Your objective >> Check every line of the listing below for the word "them" and give the number of lines where it appears, with nothing added.

[Opening Records for the exercise section]

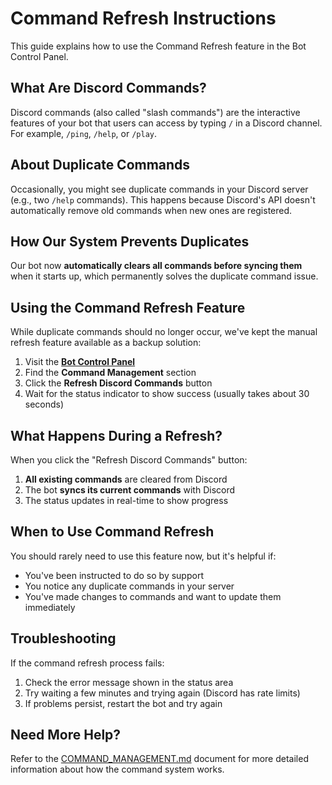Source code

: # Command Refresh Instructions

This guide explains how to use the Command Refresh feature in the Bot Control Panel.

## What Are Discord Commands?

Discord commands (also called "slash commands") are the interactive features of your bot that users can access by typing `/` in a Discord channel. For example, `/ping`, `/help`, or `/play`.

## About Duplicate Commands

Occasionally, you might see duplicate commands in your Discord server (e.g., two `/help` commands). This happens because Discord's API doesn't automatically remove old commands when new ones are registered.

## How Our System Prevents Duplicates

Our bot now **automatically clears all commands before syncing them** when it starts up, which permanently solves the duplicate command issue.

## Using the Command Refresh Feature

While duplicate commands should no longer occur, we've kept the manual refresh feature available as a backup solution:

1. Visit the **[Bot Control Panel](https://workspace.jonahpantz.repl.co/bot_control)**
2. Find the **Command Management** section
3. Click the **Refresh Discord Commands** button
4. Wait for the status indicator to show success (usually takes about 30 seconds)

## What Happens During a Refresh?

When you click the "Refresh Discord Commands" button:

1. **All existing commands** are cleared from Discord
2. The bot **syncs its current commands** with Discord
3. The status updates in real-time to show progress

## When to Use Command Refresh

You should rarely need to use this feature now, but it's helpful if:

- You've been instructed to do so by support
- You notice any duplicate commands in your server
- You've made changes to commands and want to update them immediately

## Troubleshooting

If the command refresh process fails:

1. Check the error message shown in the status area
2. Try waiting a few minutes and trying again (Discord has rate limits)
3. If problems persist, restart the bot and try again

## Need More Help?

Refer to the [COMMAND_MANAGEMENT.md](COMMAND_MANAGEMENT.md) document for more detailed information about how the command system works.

[Closing Records for the exercise section]

Solution to the problem >> 2